ROME — Italian police searched the offices of a Sardinian charity and diocese on Wednesday on behalf of Vatican prosecutors who are investigating a once-powerful cardinal on alleged embezzlement charges.
Lawyers for Cardinal Angelo Becciu said in a statement that any and all documentation seized would only serve to “confirm the absolute correctness of the behavior” of Becciu, the charity and the diocese of Ozieri.
Pope Francis sacked Becciu as head of the Vatican’s saint-making office and stripped him of his rights and privileges as a cardinal in September, amid a crackdown on financial mismanagement and corruption in the Holy See.
Becciu told reporters that the pope had cited documentation the Vatican had received from Italy’s financial police indicating Becciu had embezzled some 100,000 euros ($122,000) in Holy See funds by donating the money to a charity run by his brother.
Becciu admitted he made the donation but denied any wrongdoing, saying the money was for the charity, not his brother. He noted that as chief of staff in the Vatican’s secretariat of state at the time, he managed the office’s vast asset portfolio, including making charitable donations.
The Spes charity belongs to the Sardinian diocese of Ozieri, in Becciu’s hometown, and its legal representative is his brother. As soon as Becciu was fired, the bishop of Ozieri, Corrado Melis, issued a statement saying the Holy See donation was received into the diocesan bank account but was never spent or forwarded to Spes pending other funding for a building project Spes was spearheading.
It remains unclear why the search of Spes and Ozieri only occurred Wednesday, eight months after Becciu was fired based on what Francis said was an Italian investigation into the donation.

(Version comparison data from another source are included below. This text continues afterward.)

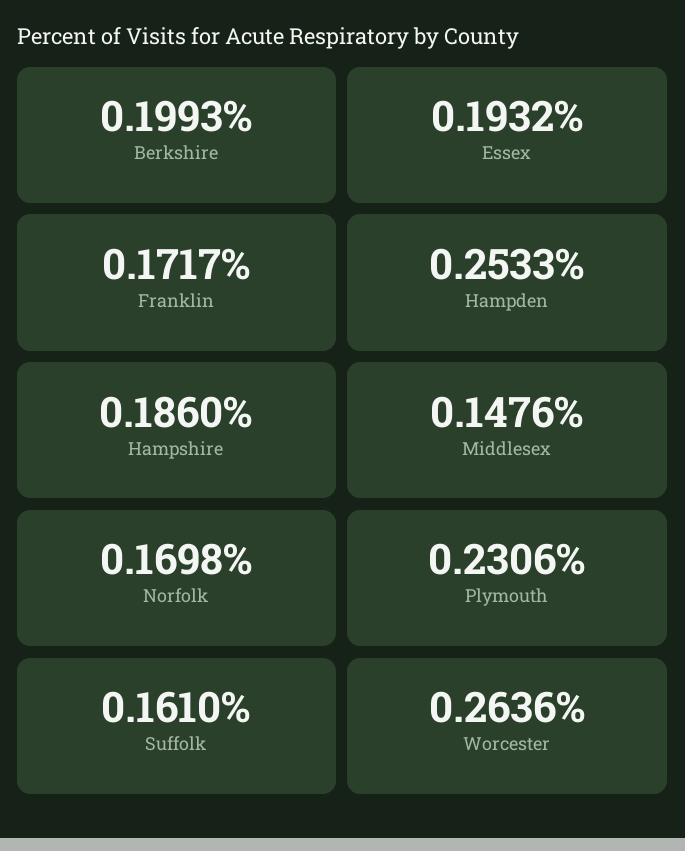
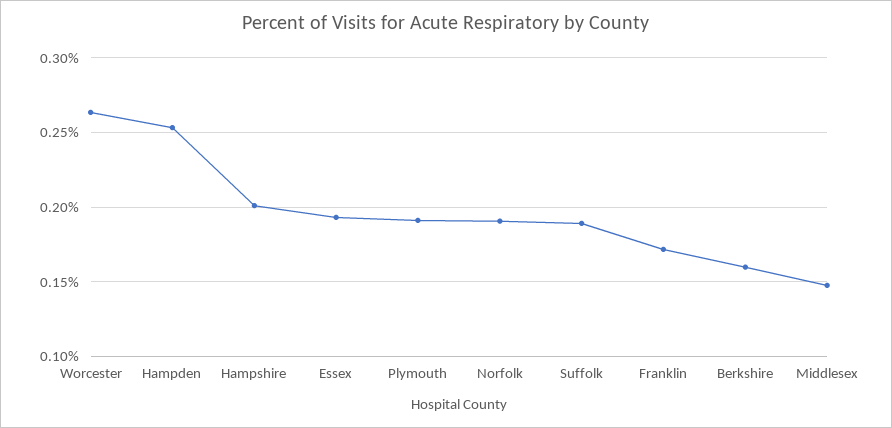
  {
-   "Berkshire": 0.1993,
+   "Berkshire": 0.16,
    "Essex": 0.1932,
    "Franklin": 0.1717,
    "Hampden": 0.2533,
-   "Hampshire": 0.186,
+   "Hampshire": 0.2,
    "Middlesex": 0.1476,
-   "Norfolk": 0.1698,
+   "Norfolk": 0.19,
-   "Plymouth": 0.2306,
+   "Plymouth": 0.19,
-   "Suffolk": 0.161,
+   "Suffolk": 0.19,
    "Worcester": 0.2636
  }

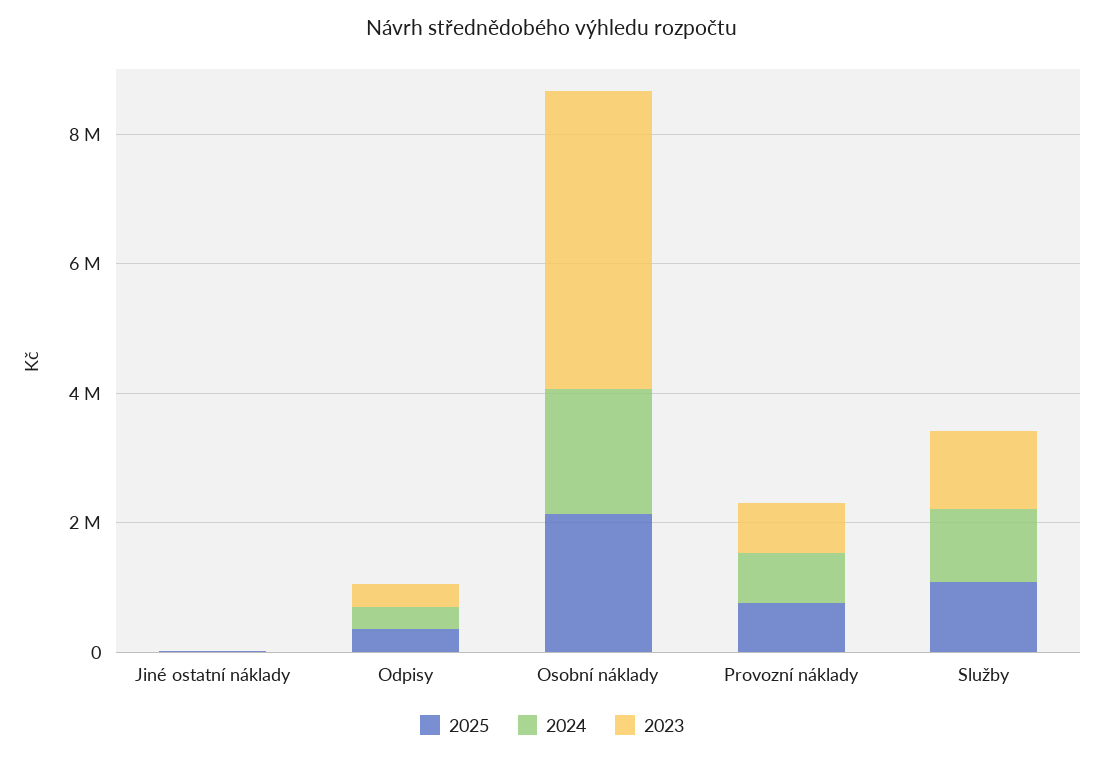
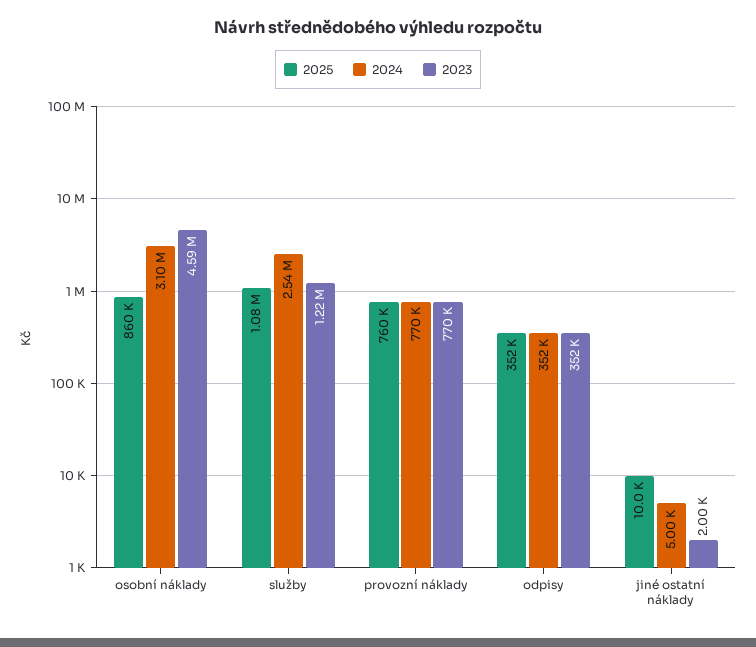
  {
    "2025": {
      "Jiné ostatní náklady": 10000,
      "Odpisy": 352000,
-     "Osobní náklady": 2000000,
+     "Osobní náklady": 860000,
      "Provozní náklady": 760000,
      "Služby": 1080000
    },
    "2024": {
      "Jiné ostatní náklady": 5000,
      "Odpisy": 352000,
-     "Osobní náklady": 2000000,
+     "Osobní náklady": 3100000,
      "Provozní náklady": 770000,
-     "Služby": 1000000
+     "Služby": 2540000
    },
    "2023": {
      "Jiné ostatní náklady": 2000,
      "Odpisy": 352000,
      "Osobní náklady": 4590000,
      "Provozní náklady": 770000,
      "Služby": 1220000
    }
  }

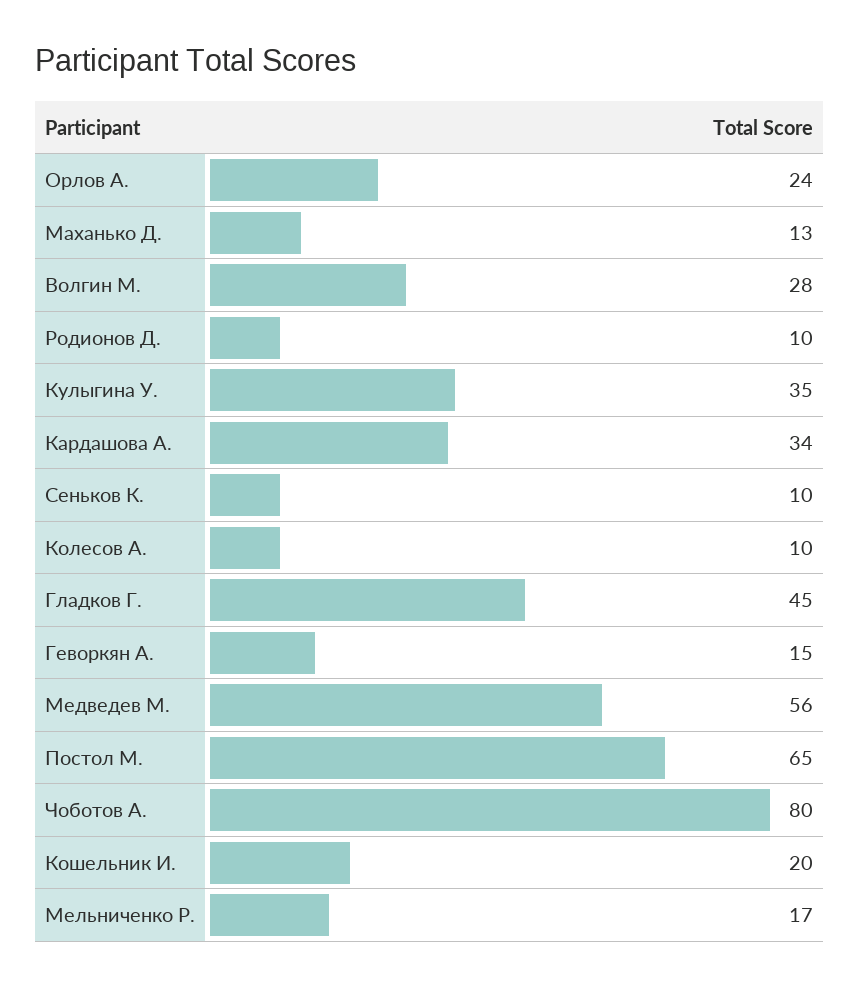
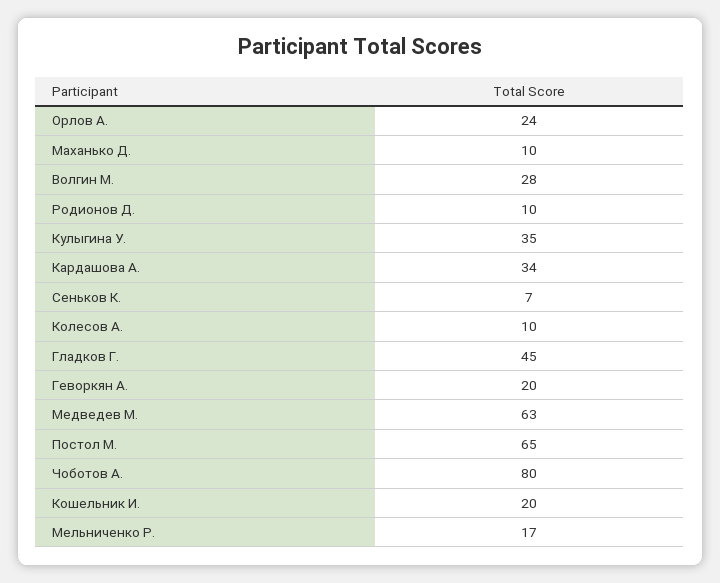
  {
    "Орлов А.": 24,
-   "Маханько Д.": 13,
+   "Маханько Д.": 10,
    "Волгин М.": 28,
    "Родионов Д.": 10,
    "Кулыгина У.": 35,
    "Кардашова А.": 34,
-   "Сеньков К.": 10,
+   "Сеньков К.": 7,
    "Колесов А.": 10,
    "Гладков Г.": 45,
-   "Геворкян А.": 15,
+   "Геворкян А.": 20,
-   "Медведев М.": 56,
+   "Медведев М.": 63,
    "Постол М.": 65,
    "Чоботов А.": 80,
    "Кошельник И.": 20,
    "Мельниченко Р.": 17
  }

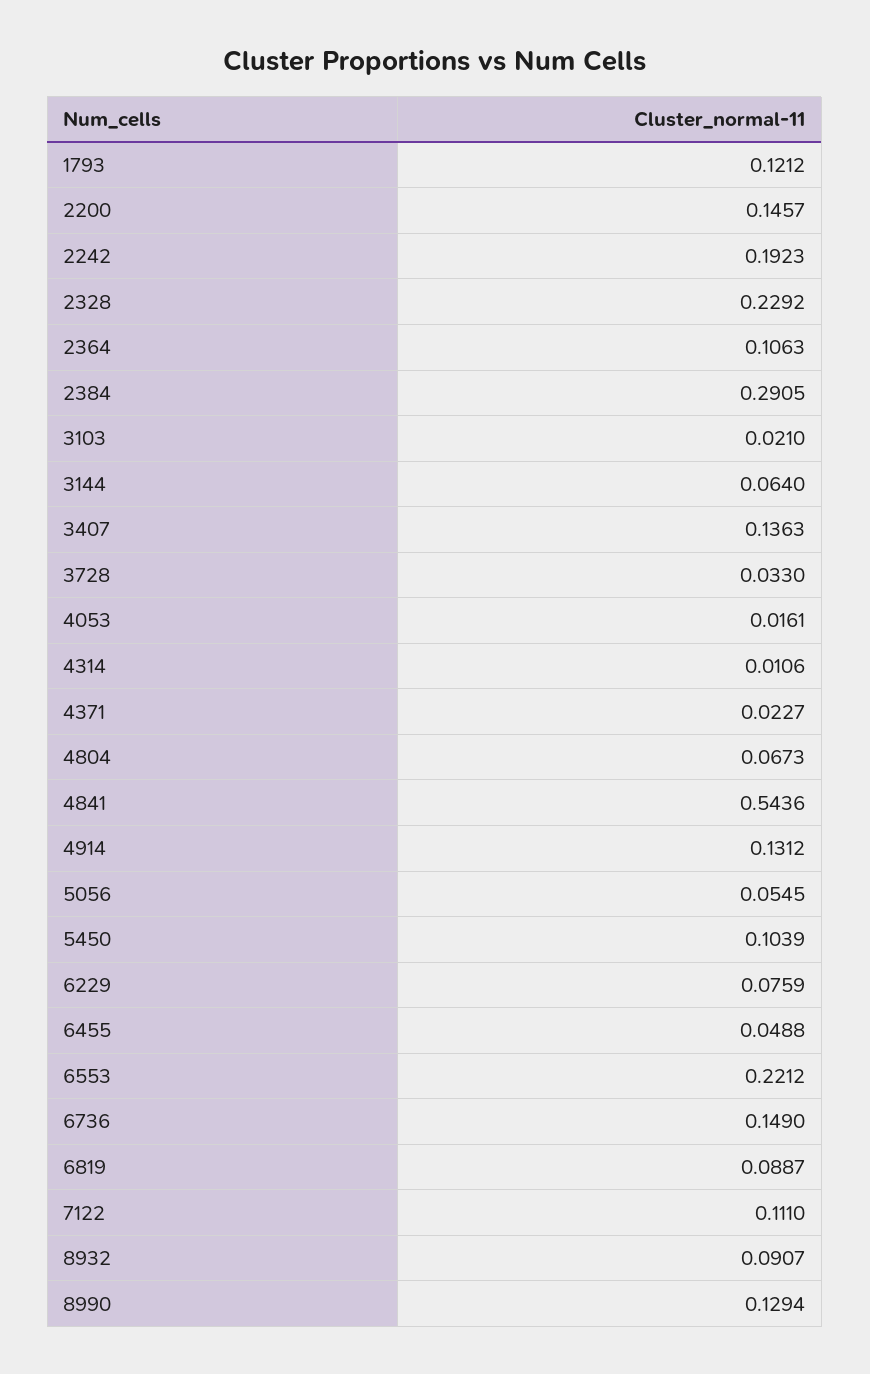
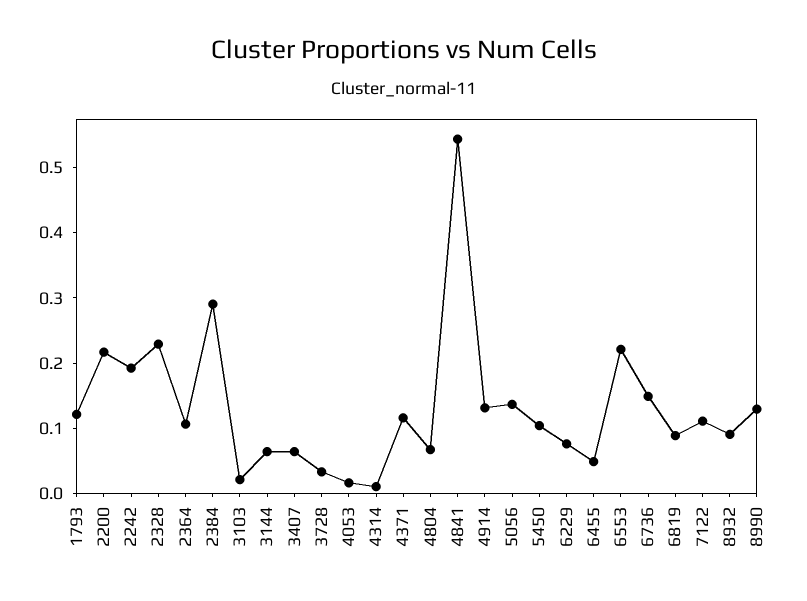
  {
    "1793": 0.1212,
-   "2200": 0.1457,
+   "2200": 0.22,
    "2242": 0.1923,
    "2328": 0.2292,
    "2364": 0.1063,
    "2384": 0.2905,
    "3103": 0.021,
    "3144": 0.064,
-   "3407": 0.1363,
+   "3407": 0.06,
    "3728": 0.033,
    "4053": 0.0161,
    "4314": 0.0106,
-   "4371": 0.0227,
+   "4371": 0.12,
    "4804": 0.0673,
    "4841": 0.5436,
    "4914": 0.1312,
-   "5056": 0.0545,
+   "5056": 0.14,
    "5450": 0.1039,
    "6229": 0.0759,
    "6455": 0.0488,
    "6553": 0.2212,
    "6736": 0.149,
    "6819": 0.0887,
    "7122": 0.111,
    "8932": 0.0907,
    "8990": 0.1294
  }

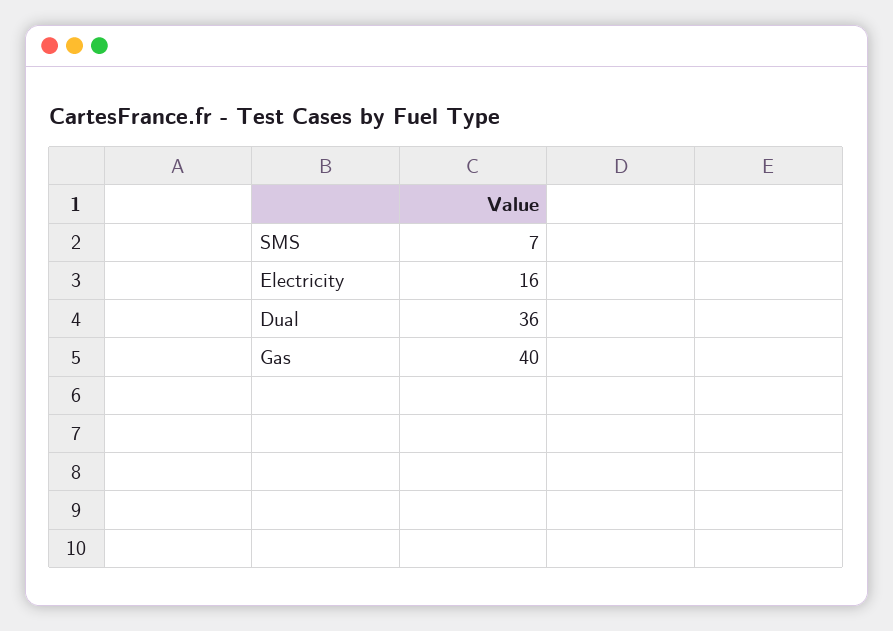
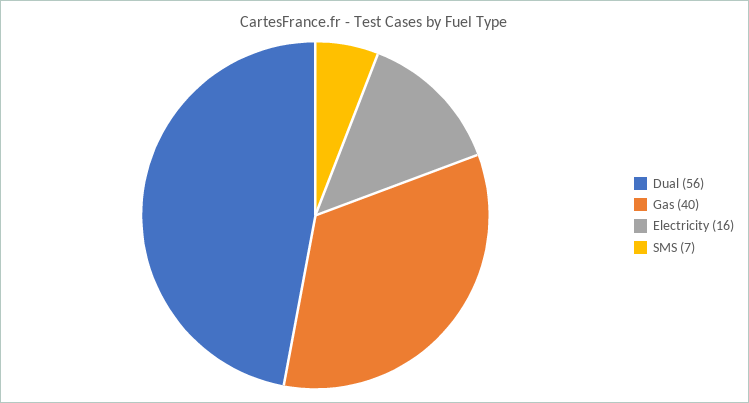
  {
    "SMS": 7,
    "Electricity": 16,
-   "Dual": 36,
+   "Dual": 56,
    "Gas": 40
  }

The AdnKronos news agency cited a June 3 search warrant issued by Italian prosecutor Maria Teresa Gerace on behalf of the Vatican saying the documentation was considered “indispensable to substantiate the hypothesis of detraction of public funds for which Becciu is under investigation.”
Becciu hasn’t been charged, and his case is one of several that have called into question the tactics of Vatican prosecutors. Earlier Wednesday, the prosecutors were criticized by the Council of Europe’s Moneyval evaluators for, among other things, having conducted an aggressive raid on the Vatican’s financial intelligence unit in 2019 in ways that violated confidentiality agreements with other countries.